I believe this page does prefer ㄜˊ for Russia, though.

https://dict.concised.moe.edu.tw/dictView.jsp?ID=39379&q=1

tianjianjiang commented 1 month ago

My thoughts are similar to @lukhnos', and MOE dict actually mentions ㄧㄚˇ and ㄜˋ, especially when ㄜˋ is indeed only for 俄國.

I believe this page does prefer ㄜˊ for Russia, though.

https://dict.concised.moe.edu.tw/dictView.jsp?ID=39379&q=1

I don't disagree. Just saying that it was ㄜˋ, see https://dict.revised.moe.edu.tw/dictView.jsp?ID=10266&q=1&word=%E4%BF%84. I suspect it's the influence from Beijing Mandarin. Another example is 法蘭西 vs. 法 (國). When I was a kid, it was common that transliterations and their single-character aliases could have different tones in Taiwan Mandarin, but not in Beijing Mandarin.
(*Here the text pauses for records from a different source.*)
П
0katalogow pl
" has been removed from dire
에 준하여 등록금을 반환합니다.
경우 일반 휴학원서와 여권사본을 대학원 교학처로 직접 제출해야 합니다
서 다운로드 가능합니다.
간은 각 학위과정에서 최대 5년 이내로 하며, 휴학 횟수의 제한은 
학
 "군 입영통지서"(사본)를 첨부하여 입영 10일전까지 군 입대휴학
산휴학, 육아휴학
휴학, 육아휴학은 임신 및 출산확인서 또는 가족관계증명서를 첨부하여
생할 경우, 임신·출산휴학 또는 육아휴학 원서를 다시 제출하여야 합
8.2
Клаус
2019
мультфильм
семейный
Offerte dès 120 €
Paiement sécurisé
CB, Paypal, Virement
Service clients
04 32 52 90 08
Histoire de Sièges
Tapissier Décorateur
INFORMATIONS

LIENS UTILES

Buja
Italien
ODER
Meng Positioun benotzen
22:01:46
xatier commented 1 month ago

I'm not sure if the MOE is adopting Beijing tones, but same experience for me that all these characters are pronounced differently with what I learnt from schools.

xatier commented 1 month ago

I've updated this PR to include only the additions of ㄜˋ.
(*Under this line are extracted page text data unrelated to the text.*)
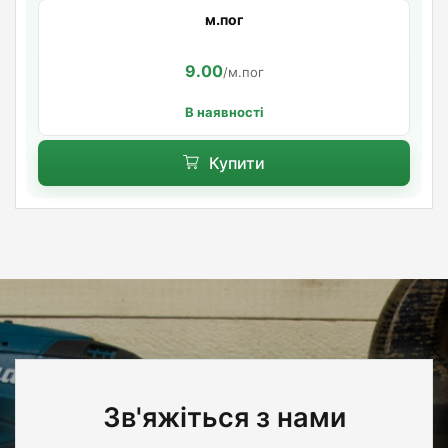
м.пог
9.00
/м.пог
В наявності
Купити
Зв'яжіться з нами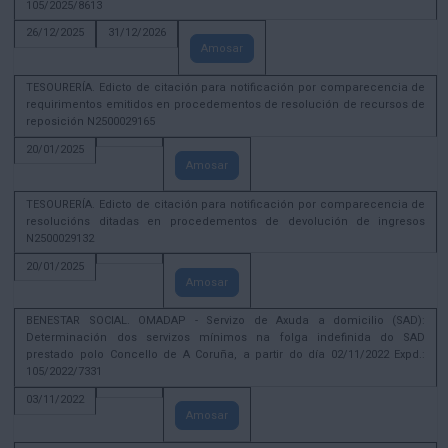
105/2025/8613
26/12/2025
31/12/2026
Amosar
TESOURERÍA. Edicto de citación para notificación por comparecencia de
requirimentos emitidos en procedementos de resolución de recursos de
reposición N2500029165
20/01/2025
Amosar
TESOURERÍA. Edicto de citación para notificación por comparecencia de
resolucións ditadas en procedementos de devolución de ingresos
N2500029132
20/01/2025
Amosar
BENESTAR SOCIAL. OMADAP - Servizo de Axuda a domicilio (SAD):
Determinación dos servizos mínimos na folga indefinida do SAD
prestado polo Concello de A Coruña, a partir do día 02/11/2022 Expd.:
105/2022/7331
03/11/2022
Amosar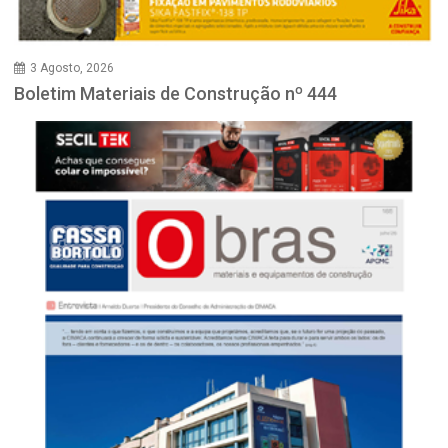
3 Agosto, 2026
Boletim Materiais de Construção nº 444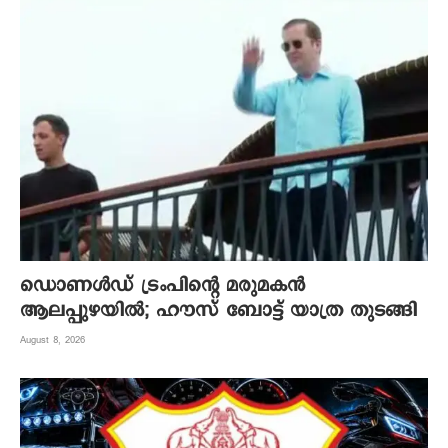
ഡൊണൾഡ് ട്രംപിന്റെ മരുമകന്‍
ആലപ്പുഴയില്‍; ഹൗസ് ബോട്ട് യാത്ര തുടങ്ങി
August 8, 2026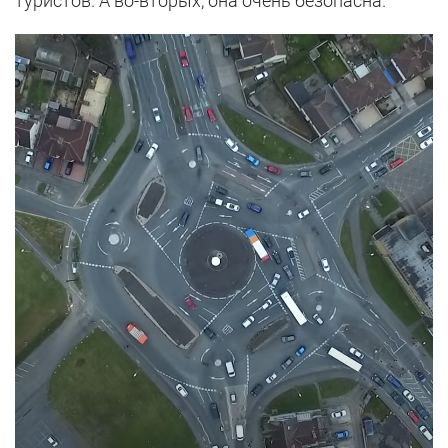
туристов. А во-вторых, она очень безопасна.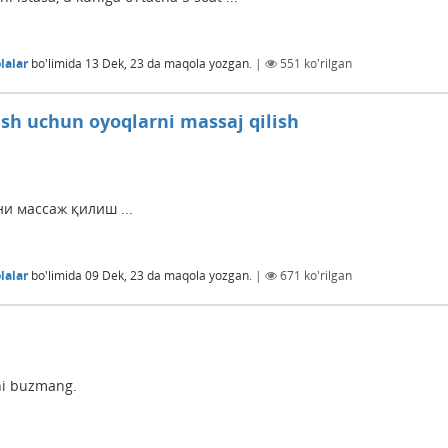
lalar
bo'limida
13 Dek, 23
da maqola yozgan.
|
551
ko'rilgan
sh uchun oyoqlarni massaj qilish
и массаж қилиш ...
lalar
bo'limida
09 Dek, 23
da maqola yozgan.
|
671
ko'rilgan
rni buzmang.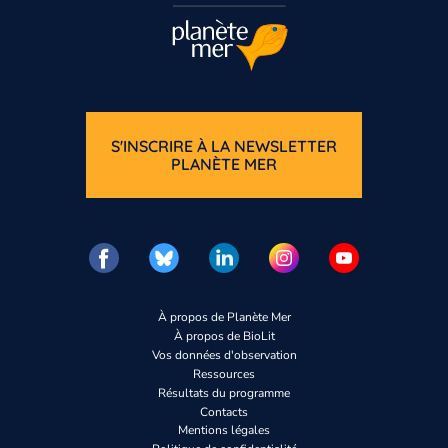
S'INSCRIRE À LA NEWSLETTER
PLANÈTE MER
À propos de Planète Mer
À propos de BioLit
Vos données d'observation
Ressources
Résultats du programme
Contacts
Mentions légales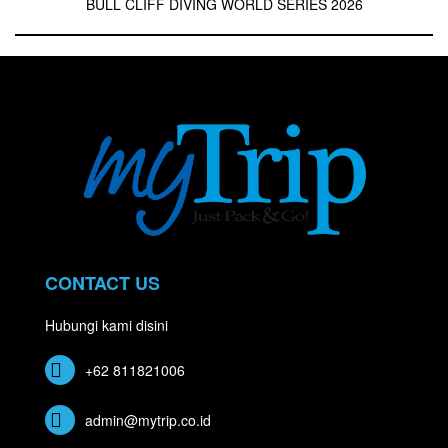
BULL CLIFF DIVING WORLD SERIES 2026
CONTACT US
Hubungi kami disini
+62 811821006
admin@mytrip.co.id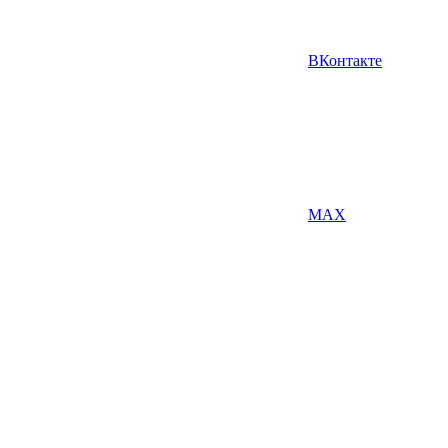
ВКонтакте
MAX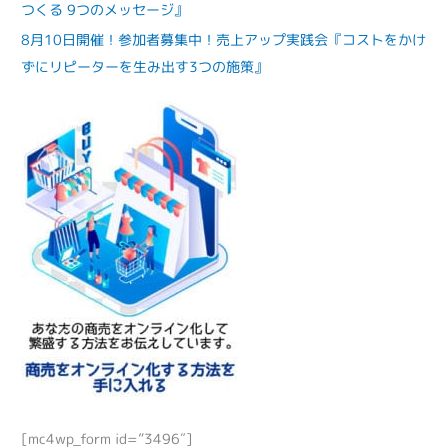
つくる 9つのメッセージ』
8月10日開催！参加者募集中！売上アップ実践会『コストをかけ
ずにリピーターを生み出す3つの施策』
[mc4wp_form id=”3496″]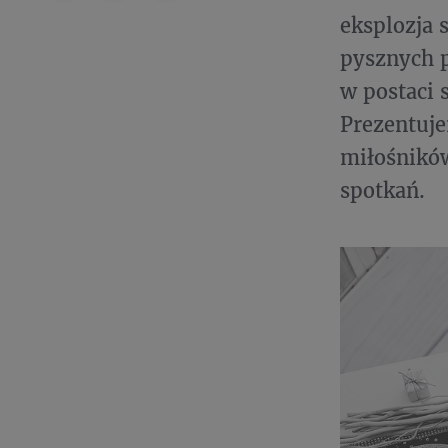
eksplozja 
pysznych p
w postaci 
Prezentuje
miłośników
spotkań.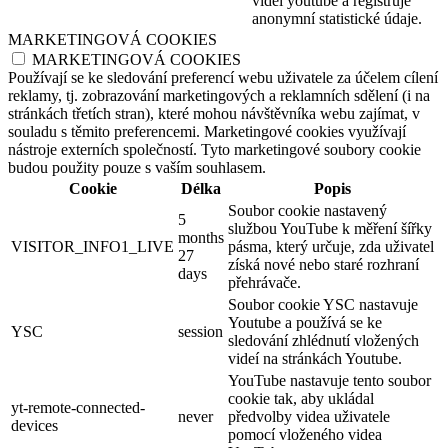
videí youtube a registruje
anonymní statistické údaje.
MARKETINGOVÁ COOKIES
MARKETINGOVÁ COOKIES
Používají se ke sledování preferencí webu uživatele za účelem cílení
reklamy, tj. zobrazování marketingových a reklamních sdělení (i na
stránkách třetích stran), které mohou návštěvníka webu zajímat, v
souladu s těmito preferencemi. Marketingové cookies využívají
nástroje externích společností. Tyto marketingové soubory cookie
budou použity pouze s vaším souhlasem.
Cookie
Délka
Popis
Soubor cookie nastavený
5
službou YouTube k měření šířky
months
VISITOR_INFO1_LIVE
pásma, který určuje, zda uživatel
27
získá nové nebo staré rozhraní
days
přehrávače.
Soubor cookie YSC nastavuje
Youtube a používá se ke
YSC
session
sledování zhlédnutí vložených
videí na stránkách Youtube.
YouTube nastavuje tento soubor
cookie tak, aby ukládal
yt-remote-connected-
never
předvolby videa uživatele
devices
pomocí vloženého videa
Here's the current state of the dictionary:

 $ ./find.py 俄 ㄜˊ
俄亥俄 ㄜˊ ㄏㄞˋ ㄜˊ       
俄人 ㄜˊ ㄖㄣˊ
俄共 ㄜˊ ㄍㄨㄥˋ
俄國 ㄜˊ ㄍㄨㄛˊ
俄國人 ㄜˊ ㄍㄨㄛˊ ㄖㄣˊ
俄式 ㄜˊ ㄕˋ
俄文 ㄜˊ ㄨㄣˊ
俄文系 ㄜˊ ㄨㄣˊ ㄒㄧˋ
俄文組 ㄜˊ ㄨㄣˊ ㄗㄨˇ
俄羅斯 ㄜˊ ㄌㄨㄛˊ ㄙ  
俄羅斯人 ㄜˊ ㄌㄨㄛˊ ㄙ ㄖㄣˊ
俄而 ㄜˊ ㄦˊ                 
俄語 ㄜˊ ㄩˇ                                                                        
俄語系 ㄜˊ ㄩˇ ㄒㄧˋ                  
俄語組 ㄜˊ ㄩˇ ㄗㄨˇ         
俄軍 ㄜˊ ㄐㄩㄣ
俄頃 ㄜˊ ㄑㄧㄥˇ    
帝俄 ㄉㄧˋ ㄜˊ      
帝俄時代 ㄉㄧˋ ㄜˊ ㄕˊ ㄉㄞˋ
懷俄明州 ㄏㄨㄞˊ ㄜˊ ㄇㄧㄥˊ ㄓㄡ
日俄戰爭 ㄖˋ ㄜˊ ㄓㄢˋ ㄓㄥ
沙俄 ㄕㄚ ㄜˊ               

$ ./find.py 俄 ㄜˋ
中俄 ㄓㄨㄥ ㄜˋ
俄亥俄 ㄜˋ ㄏㄞˋ ㄜˋ
俄亥俄州 ㄜˋ ㄏㄞˋ ㄜˋ ㄓㄡ
俄人 ㄜˋ ㄖㄣˊ
俄共 ㄜˋ ㄍㄨㄥˋ
俄國 ㄜˋ ㄍㄨㄛˊ
俄國人 ㄜˋ ㄍㄨㄛˊ ㄖㄣˊ
俄式 ㄜˋ ㄕˋ
俄文 ㄜˋ ㄨㄣˊ
俄文系 ㄜˋ ㄨㄣˊ ㄒㄧˋ
俄文組 ㄜˋ ㄨㄣˊ ㄗㄨˇ
俄新網 ㄜˋ ㄒㄧㄣ ㄨㄤˇ
俄羅斯 ㄜˋ ㄌㄨㄛˊ ㄙ
俄羅斯人 ㄜˋ ㄌㄨㄛˊ ㄙ ㄖㄣˊ
俄羅斯共和國 ㄜˋ ㄌㄨㄛˊ ㄙ ㄍㄨㄥˋ ㄏㄜˊ ㄍㄨㄛˊ
俄羅斯方塊 ㄜˋ ㄌㄨㄛˊ ㄙ ㄈㄤ ㄎㄨㄞˋ
俄羅斯籍 ㄜˋ ㄌㄨㄛˊ ㄙ ㄐㄧˊ
俄語 ㄜˋ ㄩˇ
俄語系 ㄜˋ ㄩˇ ㄒㄧˋ
俄語組 ㄜˋ ㄩˇ ㄗㄨˇ
俄軍 ㄜˋ ㄐㄩㄣ
反共抗俄 ㄈㄢˇ ㄍㄨㄥˋ ㄎㄤˋ ㄜˋ
帝俄 ㄉㄧˋ ㄜˋ
帝俄時代 ㄉㄧˋ ㄜˋ ㄕˊ ㄉㄞˋ
懷俄明州 ㄏㄨㄞˊ ㄜˋ ㄇㄧㄥˊ ㄓㄡ
日俄 ㄖˋ ㄜˋ
日俄戰爭 ㄖˋ ㄜˋ ㄓㄢˋ ㄓㄥ
歐俄 ㄡ ㄜˋ
沙俄 ㄕㄚ ㄜˋ
白俄 ㄅㄞˊ ㄜˋ
白俄羅斯 ㄅㄞˊ ㄜˋ ㄌㄨㄛˊ ㄙ
蘇俄 ㄙㄨ ㄜˋ

We have some ㄜˋ phrases that don't come with ㄜˊ. Let me know if you want me to further update the PR.